Work item - Look through the records and copy every line in which "zoals" appears.

**** Source material ****

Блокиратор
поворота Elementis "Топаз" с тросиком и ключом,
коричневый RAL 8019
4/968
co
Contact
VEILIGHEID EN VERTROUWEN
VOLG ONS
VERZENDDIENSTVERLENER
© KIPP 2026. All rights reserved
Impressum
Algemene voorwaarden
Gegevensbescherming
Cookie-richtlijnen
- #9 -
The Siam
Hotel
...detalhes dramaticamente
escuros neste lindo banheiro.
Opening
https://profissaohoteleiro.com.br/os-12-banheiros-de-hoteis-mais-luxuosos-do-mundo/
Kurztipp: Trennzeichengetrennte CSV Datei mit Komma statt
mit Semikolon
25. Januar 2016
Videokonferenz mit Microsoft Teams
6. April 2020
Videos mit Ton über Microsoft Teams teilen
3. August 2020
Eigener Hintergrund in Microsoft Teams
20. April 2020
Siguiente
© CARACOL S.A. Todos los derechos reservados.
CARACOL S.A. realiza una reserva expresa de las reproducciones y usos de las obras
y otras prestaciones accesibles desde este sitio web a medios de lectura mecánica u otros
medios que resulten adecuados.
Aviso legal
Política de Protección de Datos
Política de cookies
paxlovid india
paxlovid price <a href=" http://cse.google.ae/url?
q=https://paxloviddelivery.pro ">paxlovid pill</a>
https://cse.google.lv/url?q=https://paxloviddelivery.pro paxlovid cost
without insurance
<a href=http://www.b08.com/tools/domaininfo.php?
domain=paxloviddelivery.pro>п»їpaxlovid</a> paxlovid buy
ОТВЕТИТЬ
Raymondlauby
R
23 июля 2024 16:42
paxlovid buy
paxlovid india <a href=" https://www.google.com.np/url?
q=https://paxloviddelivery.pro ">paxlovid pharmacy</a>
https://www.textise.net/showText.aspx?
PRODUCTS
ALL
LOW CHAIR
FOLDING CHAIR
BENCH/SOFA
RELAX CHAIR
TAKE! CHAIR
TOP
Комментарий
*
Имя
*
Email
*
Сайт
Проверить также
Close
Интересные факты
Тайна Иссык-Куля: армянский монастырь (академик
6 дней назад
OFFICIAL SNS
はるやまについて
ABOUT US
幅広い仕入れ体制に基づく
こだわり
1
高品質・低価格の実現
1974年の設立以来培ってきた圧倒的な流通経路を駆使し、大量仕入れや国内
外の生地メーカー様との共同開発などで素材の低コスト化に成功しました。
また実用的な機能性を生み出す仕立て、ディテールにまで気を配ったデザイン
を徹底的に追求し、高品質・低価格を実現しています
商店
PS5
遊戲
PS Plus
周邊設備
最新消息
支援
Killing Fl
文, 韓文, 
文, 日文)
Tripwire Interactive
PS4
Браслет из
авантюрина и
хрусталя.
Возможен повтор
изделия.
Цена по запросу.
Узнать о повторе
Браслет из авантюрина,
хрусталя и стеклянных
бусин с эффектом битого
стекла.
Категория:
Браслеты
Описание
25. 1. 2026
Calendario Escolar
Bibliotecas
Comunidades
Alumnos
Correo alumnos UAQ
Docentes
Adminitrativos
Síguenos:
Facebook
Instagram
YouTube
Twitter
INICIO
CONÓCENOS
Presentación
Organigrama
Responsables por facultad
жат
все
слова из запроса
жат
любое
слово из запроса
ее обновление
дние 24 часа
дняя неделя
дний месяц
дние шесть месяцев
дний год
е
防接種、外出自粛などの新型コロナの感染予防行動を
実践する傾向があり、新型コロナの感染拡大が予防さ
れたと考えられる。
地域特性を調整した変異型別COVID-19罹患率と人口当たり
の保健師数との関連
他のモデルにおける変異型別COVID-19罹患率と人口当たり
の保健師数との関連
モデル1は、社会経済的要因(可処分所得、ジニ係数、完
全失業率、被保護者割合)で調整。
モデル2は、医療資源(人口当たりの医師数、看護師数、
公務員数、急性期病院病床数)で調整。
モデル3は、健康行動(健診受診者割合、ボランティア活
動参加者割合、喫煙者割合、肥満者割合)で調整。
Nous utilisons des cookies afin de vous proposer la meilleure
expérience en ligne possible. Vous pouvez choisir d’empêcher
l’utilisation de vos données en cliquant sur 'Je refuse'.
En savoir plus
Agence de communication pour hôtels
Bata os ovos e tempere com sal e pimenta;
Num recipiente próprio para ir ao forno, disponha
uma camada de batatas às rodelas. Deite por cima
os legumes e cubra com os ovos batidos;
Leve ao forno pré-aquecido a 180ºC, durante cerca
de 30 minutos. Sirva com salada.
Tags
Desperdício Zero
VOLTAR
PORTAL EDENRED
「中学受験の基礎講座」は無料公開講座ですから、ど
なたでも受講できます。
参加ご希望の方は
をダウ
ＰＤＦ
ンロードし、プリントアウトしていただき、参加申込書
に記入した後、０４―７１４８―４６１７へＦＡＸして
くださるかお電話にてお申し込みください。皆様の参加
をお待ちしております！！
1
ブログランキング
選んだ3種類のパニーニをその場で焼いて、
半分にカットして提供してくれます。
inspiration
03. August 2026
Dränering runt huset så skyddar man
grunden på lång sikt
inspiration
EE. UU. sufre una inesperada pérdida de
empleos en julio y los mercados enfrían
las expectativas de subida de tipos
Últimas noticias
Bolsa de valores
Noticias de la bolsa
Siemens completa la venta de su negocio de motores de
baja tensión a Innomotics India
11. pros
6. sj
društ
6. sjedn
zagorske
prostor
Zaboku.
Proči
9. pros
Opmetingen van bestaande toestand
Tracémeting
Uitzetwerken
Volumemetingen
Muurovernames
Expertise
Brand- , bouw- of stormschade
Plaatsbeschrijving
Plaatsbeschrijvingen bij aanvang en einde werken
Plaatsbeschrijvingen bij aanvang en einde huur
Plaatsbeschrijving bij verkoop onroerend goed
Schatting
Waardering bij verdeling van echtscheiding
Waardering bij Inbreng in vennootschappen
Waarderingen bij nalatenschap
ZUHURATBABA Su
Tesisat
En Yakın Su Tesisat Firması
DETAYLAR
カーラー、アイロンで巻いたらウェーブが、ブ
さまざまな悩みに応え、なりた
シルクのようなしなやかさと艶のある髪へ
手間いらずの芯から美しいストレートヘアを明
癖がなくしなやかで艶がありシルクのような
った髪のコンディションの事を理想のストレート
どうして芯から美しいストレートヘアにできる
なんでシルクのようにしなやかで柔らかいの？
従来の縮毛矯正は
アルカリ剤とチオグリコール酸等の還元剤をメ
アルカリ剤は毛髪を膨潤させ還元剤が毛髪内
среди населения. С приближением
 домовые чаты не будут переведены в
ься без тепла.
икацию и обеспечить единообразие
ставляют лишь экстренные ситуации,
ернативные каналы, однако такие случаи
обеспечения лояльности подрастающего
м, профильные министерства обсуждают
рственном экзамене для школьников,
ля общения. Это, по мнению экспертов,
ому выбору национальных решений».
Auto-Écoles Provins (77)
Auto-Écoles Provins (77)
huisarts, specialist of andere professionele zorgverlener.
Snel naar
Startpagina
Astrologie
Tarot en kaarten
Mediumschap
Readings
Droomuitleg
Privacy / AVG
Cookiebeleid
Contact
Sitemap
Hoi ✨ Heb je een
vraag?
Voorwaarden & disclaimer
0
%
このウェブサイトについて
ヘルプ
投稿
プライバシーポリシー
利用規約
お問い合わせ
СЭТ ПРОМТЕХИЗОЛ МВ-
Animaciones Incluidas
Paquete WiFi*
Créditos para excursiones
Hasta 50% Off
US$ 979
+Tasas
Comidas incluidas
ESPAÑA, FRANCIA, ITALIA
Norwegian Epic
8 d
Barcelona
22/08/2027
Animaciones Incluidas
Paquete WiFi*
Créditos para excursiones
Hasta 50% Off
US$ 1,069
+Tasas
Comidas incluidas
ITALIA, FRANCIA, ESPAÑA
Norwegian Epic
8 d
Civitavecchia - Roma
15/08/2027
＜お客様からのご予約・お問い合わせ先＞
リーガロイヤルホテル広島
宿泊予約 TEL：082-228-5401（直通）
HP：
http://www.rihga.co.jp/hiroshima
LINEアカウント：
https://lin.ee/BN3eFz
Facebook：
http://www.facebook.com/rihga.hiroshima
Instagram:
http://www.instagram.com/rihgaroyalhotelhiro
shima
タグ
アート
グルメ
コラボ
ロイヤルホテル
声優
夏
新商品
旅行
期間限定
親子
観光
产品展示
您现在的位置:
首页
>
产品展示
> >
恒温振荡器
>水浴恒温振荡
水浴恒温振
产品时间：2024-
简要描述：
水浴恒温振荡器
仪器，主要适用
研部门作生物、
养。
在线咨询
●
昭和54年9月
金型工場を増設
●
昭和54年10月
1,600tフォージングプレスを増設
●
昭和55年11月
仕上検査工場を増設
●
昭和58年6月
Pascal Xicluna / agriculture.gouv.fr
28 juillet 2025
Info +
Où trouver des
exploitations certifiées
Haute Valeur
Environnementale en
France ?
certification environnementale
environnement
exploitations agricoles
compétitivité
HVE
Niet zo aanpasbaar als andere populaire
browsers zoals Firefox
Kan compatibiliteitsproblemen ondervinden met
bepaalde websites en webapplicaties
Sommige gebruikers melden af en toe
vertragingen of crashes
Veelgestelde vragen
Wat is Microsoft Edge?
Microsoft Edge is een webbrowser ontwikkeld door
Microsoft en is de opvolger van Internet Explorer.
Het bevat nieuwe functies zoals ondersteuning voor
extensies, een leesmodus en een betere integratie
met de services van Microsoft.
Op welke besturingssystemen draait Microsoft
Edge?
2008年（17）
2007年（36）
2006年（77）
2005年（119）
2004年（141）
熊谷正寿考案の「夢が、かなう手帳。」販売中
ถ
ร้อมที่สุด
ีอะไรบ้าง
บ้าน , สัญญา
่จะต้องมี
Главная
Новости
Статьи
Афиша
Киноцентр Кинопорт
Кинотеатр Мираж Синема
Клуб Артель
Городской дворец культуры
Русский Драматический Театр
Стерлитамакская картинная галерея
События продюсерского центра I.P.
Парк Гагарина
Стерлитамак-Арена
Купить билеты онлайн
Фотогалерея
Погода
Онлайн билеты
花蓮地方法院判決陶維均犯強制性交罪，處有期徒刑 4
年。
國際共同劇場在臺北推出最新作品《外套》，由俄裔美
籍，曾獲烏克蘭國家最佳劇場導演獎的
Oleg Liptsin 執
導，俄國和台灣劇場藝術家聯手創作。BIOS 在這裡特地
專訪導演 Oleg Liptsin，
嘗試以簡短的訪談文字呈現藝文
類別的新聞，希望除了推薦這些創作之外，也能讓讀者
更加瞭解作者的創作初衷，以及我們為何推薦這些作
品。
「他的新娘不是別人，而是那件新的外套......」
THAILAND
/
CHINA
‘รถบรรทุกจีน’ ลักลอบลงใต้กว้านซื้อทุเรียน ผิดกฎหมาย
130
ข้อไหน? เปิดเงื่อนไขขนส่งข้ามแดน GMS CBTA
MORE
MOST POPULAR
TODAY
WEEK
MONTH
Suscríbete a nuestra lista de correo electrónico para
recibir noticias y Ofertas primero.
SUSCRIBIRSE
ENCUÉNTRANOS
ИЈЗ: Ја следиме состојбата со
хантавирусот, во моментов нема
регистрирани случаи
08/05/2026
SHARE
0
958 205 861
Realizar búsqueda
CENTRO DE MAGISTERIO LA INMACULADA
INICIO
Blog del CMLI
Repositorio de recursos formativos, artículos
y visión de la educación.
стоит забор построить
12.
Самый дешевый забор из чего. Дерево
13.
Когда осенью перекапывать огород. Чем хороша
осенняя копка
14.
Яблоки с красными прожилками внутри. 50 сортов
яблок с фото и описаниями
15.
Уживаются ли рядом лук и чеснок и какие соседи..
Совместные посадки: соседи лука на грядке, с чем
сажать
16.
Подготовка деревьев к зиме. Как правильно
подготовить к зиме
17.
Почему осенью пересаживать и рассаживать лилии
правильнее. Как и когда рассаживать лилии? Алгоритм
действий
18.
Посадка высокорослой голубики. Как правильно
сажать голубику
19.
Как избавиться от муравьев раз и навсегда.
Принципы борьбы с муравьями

****

Your response -
browsers zoals Firefox
Het bevat nieuwe functies zoals ondersteuning voor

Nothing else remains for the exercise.